**TASK ITEM:** Without skipping anything, print all of the data exactly.

**RECORDS FOR PROCESSING:**

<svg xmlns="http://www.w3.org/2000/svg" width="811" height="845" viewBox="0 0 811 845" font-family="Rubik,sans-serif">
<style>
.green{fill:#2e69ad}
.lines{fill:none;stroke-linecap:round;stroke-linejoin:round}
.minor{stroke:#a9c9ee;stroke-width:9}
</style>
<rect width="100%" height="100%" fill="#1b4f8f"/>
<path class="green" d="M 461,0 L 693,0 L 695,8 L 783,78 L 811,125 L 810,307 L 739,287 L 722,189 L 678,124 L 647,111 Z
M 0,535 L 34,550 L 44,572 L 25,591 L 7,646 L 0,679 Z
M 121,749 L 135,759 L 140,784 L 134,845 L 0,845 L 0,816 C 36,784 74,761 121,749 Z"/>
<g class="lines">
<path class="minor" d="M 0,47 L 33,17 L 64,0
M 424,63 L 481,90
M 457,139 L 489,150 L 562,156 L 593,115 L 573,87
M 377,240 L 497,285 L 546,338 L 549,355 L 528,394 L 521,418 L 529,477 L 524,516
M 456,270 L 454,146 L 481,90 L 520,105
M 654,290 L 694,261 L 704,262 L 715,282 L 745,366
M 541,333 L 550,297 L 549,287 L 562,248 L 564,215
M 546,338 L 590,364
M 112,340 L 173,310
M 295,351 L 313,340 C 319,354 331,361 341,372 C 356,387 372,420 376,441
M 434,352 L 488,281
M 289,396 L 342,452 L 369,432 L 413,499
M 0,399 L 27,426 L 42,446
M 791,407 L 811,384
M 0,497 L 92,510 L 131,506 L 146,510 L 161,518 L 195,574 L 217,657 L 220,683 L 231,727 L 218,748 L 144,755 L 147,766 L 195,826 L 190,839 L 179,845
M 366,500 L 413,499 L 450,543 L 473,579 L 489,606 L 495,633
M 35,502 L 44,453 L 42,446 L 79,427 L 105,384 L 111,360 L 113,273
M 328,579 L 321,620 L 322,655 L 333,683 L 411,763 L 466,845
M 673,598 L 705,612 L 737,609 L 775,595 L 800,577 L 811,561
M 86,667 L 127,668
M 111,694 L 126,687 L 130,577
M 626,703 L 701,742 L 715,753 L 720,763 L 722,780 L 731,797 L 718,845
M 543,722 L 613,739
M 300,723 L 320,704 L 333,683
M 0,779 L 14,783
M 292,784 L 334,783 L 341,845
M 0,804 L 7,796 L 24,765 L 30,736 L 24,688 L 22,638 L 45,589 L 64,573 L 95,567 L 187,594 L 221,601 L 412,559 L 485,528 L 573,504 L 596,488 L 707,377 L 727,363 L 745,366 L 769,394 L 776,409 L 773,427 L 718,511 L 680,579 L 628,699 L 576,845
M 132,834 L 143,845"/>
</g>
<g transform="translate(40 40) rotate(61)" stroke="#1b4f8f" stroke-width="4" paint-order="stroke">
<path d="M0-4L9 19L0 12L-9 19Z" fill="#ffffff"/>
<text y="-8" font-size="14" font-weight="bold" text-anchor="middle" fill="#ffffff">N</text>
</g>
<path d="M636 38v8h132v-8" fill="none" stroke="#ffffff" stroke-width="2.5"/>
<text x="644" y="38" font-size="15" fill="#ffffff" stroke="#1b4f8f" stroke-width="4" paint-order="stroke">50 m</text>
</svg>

**WRITTEN RESPONSE:**
<svg xmlns="http://www.w3.org/2000/svg" width="811" height="845" viewBox="0 0 811 845" font-family="Rubik,sans-serif">
<style>
.green{fill:#2e69ad}
.lines{fill:none;stroke-linecap:round;stroke-linejoin:round}
.minor{stroke:#a9c9ee;stroke-width:9}
</style>
<rect width="100%" height="100%" fill="#1b4f8f"/>
<path class="green" d="M 461,0 L 693,0 L 695,8 L 783,78 L 811,125 L 810,307 L 739,287 L 722,189 L 678,124 L 647,111 Z
M 0,535 L 34,550 L 44,572 L 25,591 L 7,646 L 0,679 Z
M 121,749 L 135,759 L 140,784 L 134,845 L 0,845 L 0,816 C 36,784 74,761 121,749 Z"/>
<g class="lines">
<path class="minor" d="M 0,47 L 33,17 L 64,0
M 424,63 L 481,90
M 457,139 L 489,150 L 562,156 L 593,115 L 573,87
M 377,240 L 497,285 L 546,338 L 549,355 L 528,394 L 521,418 L 529,477 L 524,516
M 456,270 L 454,146 L 481,90 L 520,105
M 654,290 L 694,261 L 704,262 L 715,282 L 745,366
M 541,333 L 550,297 L 549,287 L 562,248 L 564,215
M 546,338 L 590,364
M 112,340 L 173,310
M 295,351 L 313,340 C 319,354 331,361 341,372 C 356,387 372,420 376,441
M 434,352 L 488,281
M 289,396 L 342,452 L 369,432 L 413,499
M 0,399 L 27,426 L 42,446
M 791,407 L 811,384
M 0,497 L 92,510 L 131,506 L 146,510 L 161,518 L 195,574 L 217,657 L 220,683 L 231,727 L 218,748 L 144,755 L 147,766 L 195,826 L 190,839 L 179,845
M 366,500 L 413,499 L 450,543 L 473,579 L 489,606 L 495,633
M 35,502 L 44,453 L 42,446 L 79,427 L 105,384 L 111,360 L 113,273
M 328,579 L 321,620 L 322,655 L 333,683 L 411,763 L 466,845
M 673,598 L 705,612 L 737,609 L 775,595 L 800,577 L 811,561
M 86,667 L 127,668
M 111,694 L 126,687 L 130,577
M 626,703 L 701,742 L 715,753 L 720,763 L 722,780 L 731,797 L 718,845
M 543,722 L 613,739
M 300,723 L 320,704 L 333,683
M 0,779 L 14,783
M 292,784 L 334,783 L 341,845
M 0,804 L 7,796 L 24,765 L 30,736 L 24,688 L 22,638 L 45,589 L 64,573 L 95,567 L 187,594 L 221,601 L 412,559 L 485,528 L 573,504 L 596,488 L 707,377 L 727,363 L 745,366 L 769,394 L 776,409 L 773,427 L 718,511 L 680,579 L 628,699 L 576,845
M 132,834 L 143,845"/>
</g>
<g transform="translate(40 40) rotate(61)" stroke="#1b4f8f" stroke-width="4" paint-order="stroke">
<path d="M0-4L9 19L0 12L-9 19Z" fill="#ffffff"/>
<text y="-8" font-size="14" font-weight="bold" text-anchor="middle" fill="#ffffff">N</text>
</g>
<path d="M636 38v8h132v-8" fill="none" stroke="#ffffff" stroke-width="2.5"/>
<text x="644" y="38" font-size="15" fill="#ffffff" stroke="#1b4f8f" stroke-width="4" paint-order="stroke">50 m</text>
</svg>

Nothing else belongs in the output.